In the old days when we could not fix stuff because of the cost I came up with a few things I used on our old home. One was plexiglass sheets when it was cheap. I would cut to size of windows and place magnetic roll strips I bought at craft store with super glue on them and then glue strips to window trim and paint it white and slap them up. Another one was I made a wood frame like a picture frame and put 4 mil plastic in it and the used plumbers putty to attach it to window trim. How did that work well it was good for a few hours till it fell of and hit my son in the head. We still have a standing joke about that one we sometimes call him pud head.  I think the best one was a fine bead of caulk around the window that did best. When summer came I would just give the window a tug and up it would come and then clean of silicone caulk. Oh yes I used window film that you take a hair dryer to (better known as shrink wrap) out of 8 windows I got one up so you could see out of it and two or three that did not fall off. When the weather got a little warmer we could not open the windows to let air in because it would get cold that night or the next day.

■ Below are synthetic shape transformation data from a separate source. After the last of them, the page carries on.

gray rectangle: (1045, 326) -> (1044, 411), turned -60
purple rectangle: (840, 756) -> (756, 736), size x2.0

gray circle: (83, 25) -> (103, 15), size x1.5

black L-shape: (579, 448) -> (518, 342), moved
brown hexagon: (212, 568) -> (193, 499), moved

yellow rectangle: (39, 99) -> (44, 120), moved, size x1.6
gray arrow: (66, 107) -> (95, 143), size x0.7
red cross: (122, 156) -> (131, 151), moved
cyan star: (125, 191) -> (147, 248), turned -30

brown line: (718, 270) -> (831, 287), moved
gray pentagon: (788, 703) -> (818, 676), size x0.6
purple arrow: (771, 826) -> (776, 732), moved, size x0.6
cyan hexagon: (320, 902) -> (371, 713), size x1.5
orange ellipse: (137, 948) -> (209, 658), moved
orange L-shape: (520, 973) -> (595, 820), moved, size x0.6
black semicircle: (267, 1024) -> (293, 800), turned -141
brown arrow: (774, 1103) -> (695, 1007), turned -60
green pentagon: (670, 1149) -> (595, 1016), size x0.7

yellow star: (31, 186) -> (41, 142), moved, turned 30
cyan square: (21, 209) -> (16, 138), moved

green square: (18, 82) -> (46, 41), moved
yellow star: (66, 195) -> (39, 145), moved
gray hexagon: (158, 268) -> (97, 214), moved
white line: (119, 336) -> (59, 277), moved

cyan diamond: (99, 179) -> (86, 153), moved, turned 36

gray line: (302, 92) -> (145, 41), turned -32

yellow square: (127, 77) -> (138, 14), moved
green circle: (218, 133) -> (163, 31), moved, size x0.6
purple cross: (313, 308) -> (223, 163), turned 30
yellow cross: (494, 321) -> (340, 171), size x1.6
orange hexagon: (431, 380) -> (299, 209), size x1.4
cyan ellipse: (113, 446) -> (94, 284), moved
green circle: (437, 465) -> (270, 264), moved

                                                        2pyrs


----------



## glennjanie (Jun 6, 2006)

Go Geothermal; it costs a lot but it will certainly pay for itself. "Why curse the darkness, when you can light a candle".
Glenn


----------



## Cakalac (Jun 21, 2006)

Duel-fuel!


----------



## Begreen (Jul 16, 2006)

beverly said:
			
		

> has anyone used that plastic that you actually have to use the blowdry for it to stick to the window to keep the cold out?  I usually use the kind you just tape up but my house is so drafty, you can hear the plastic blowing when the wind gets going.  anyone use the other kind?  how was it?  where can I find it?



Yes, I've used this for several years on the interior of several large windows. It works well assuming that you don't have big gaps to the outside that you are trying to cover. Caulk those gaps first. The trick is to install it with good tape. I only use 3M's double-stick product made for the application. It's pricey, but works. The surface it sticks to must be clean and intact. The tape will pull off a poorly painted surface. My best success has been on our varnished wood windows.


----------